=== Input records ===
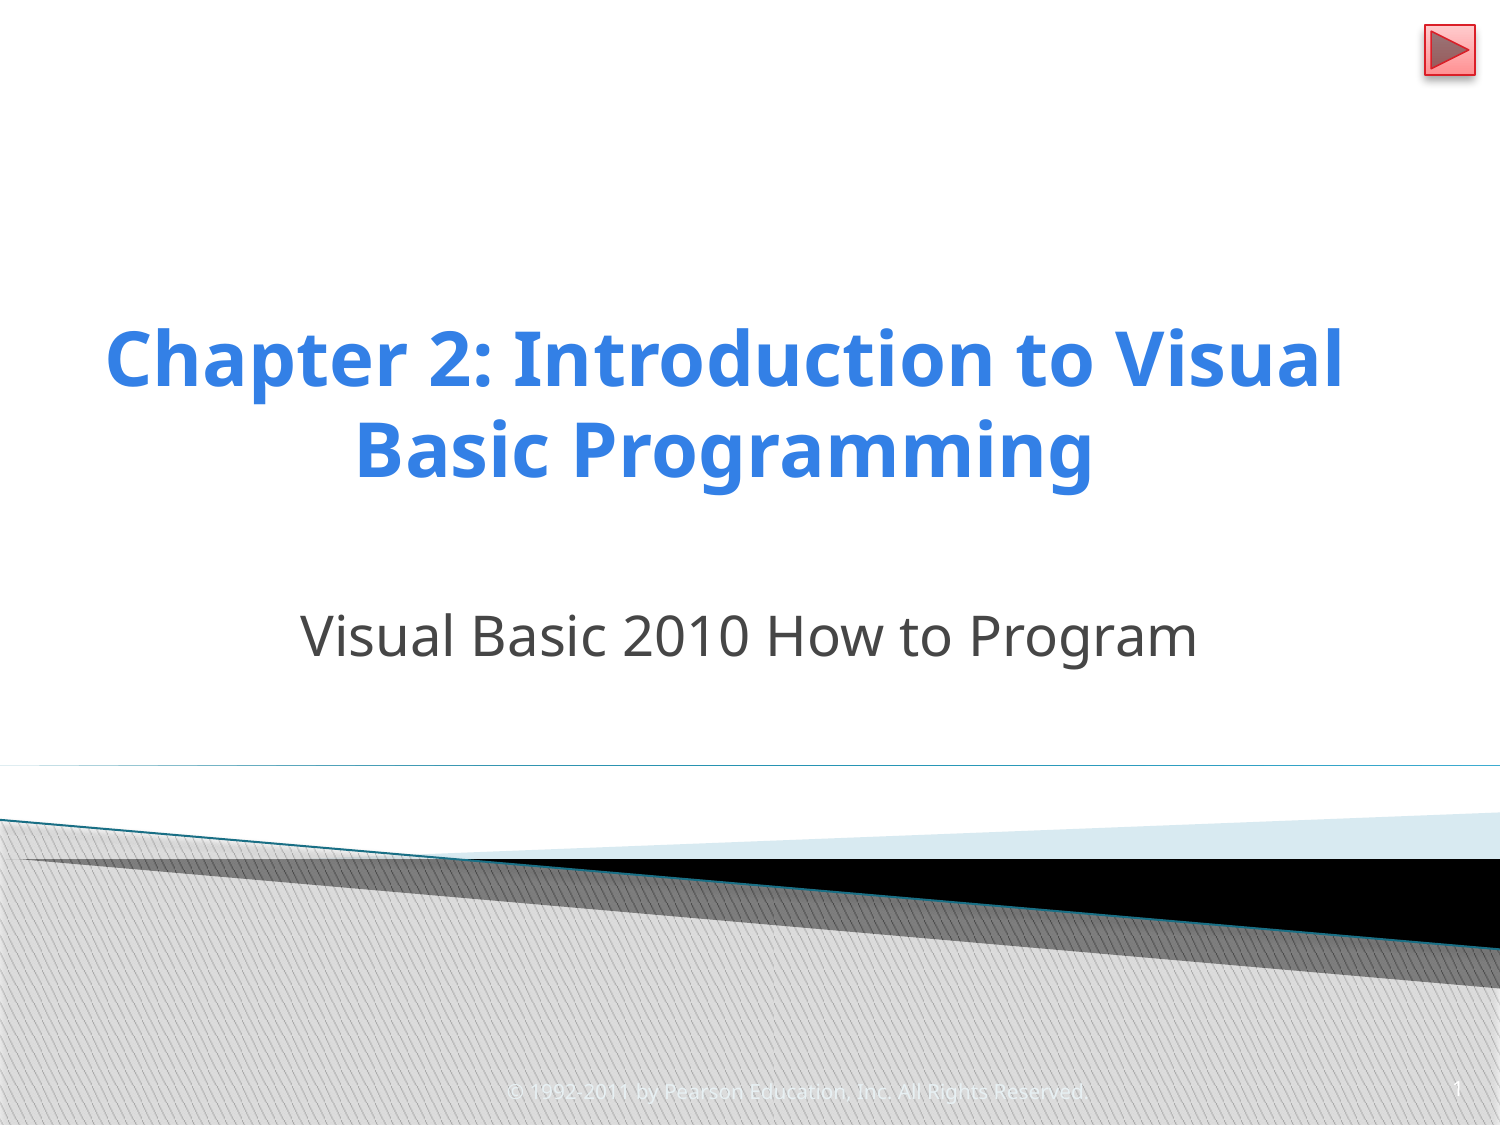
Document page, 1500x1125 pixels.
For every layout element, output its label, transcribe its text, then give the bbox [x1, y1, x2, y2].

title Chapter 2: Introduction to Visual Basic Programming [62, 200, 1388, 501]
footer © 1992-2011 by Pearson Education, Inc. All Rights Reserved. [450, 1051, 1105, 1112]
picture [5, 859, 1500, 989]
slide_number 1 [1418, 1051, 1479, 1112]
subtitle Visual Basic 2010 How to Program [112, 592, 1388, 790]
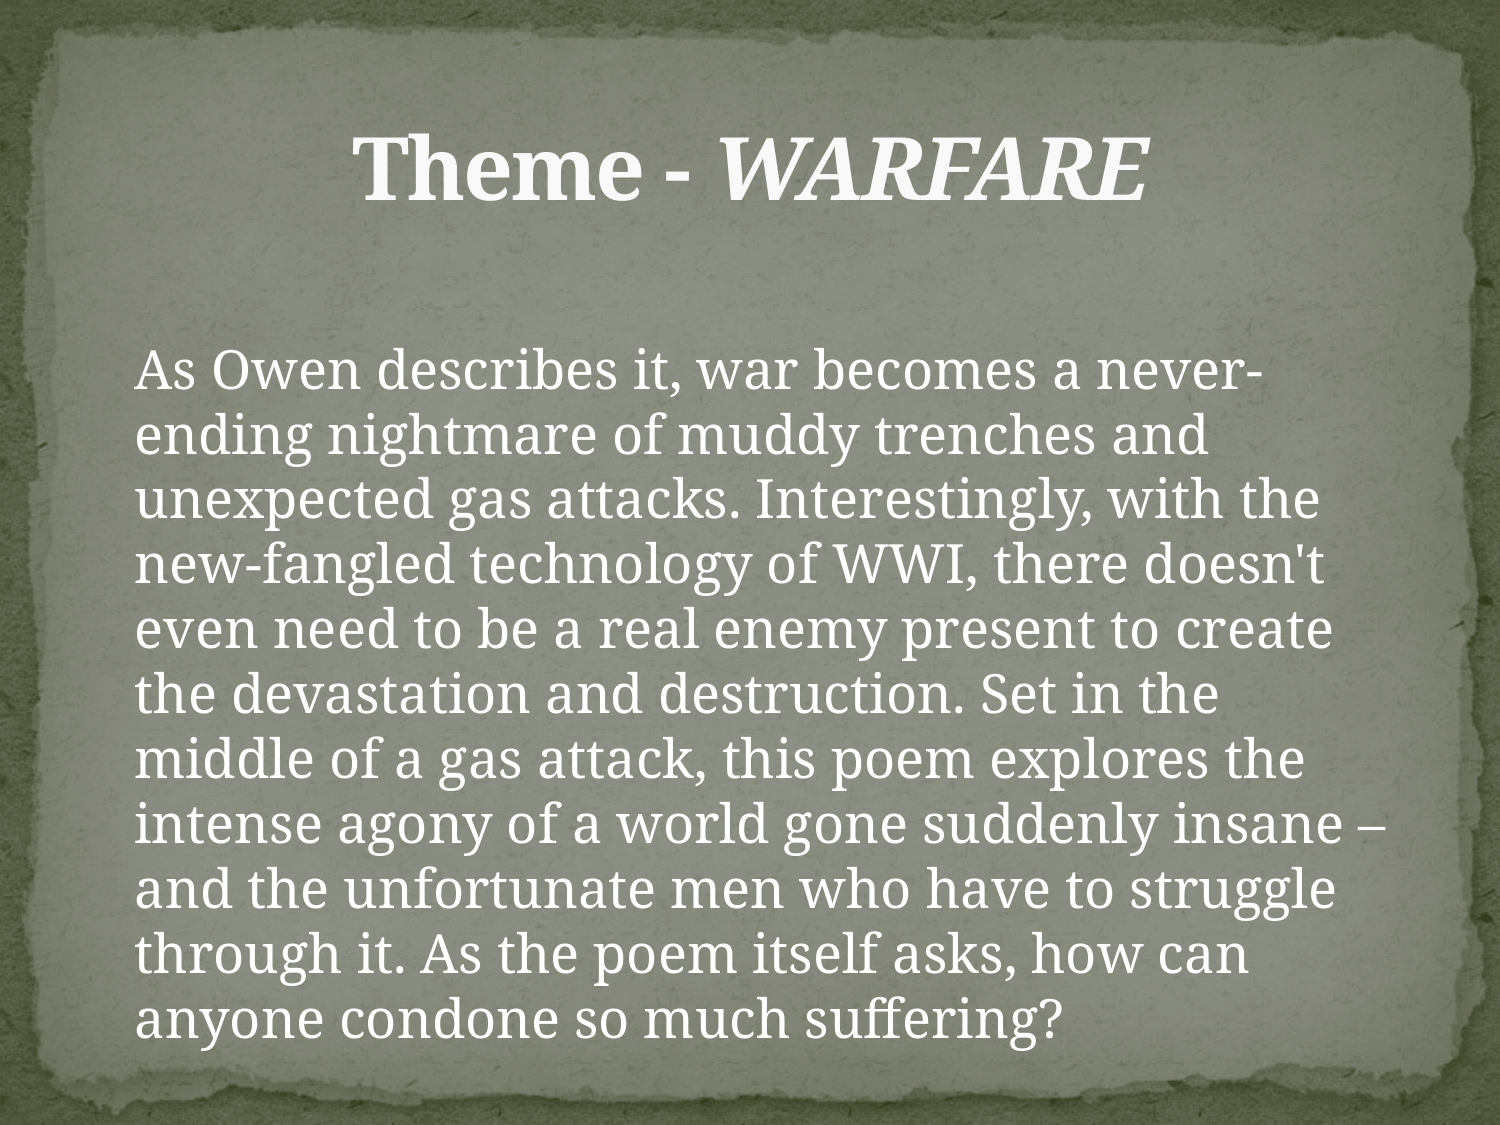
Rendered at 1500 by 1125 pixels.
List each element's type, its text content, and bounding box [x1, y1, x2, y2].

=== Task ===
The answer must contain only the lines from the one with "Rendered at 1500 by 1125 pixels." to the end of the entries above, each written out exactly.

=== Answer below ===
Rendered at 1500 by 1125 pixels.
List each element's type, its text content, and bounding box [x1, y1, x2, y2].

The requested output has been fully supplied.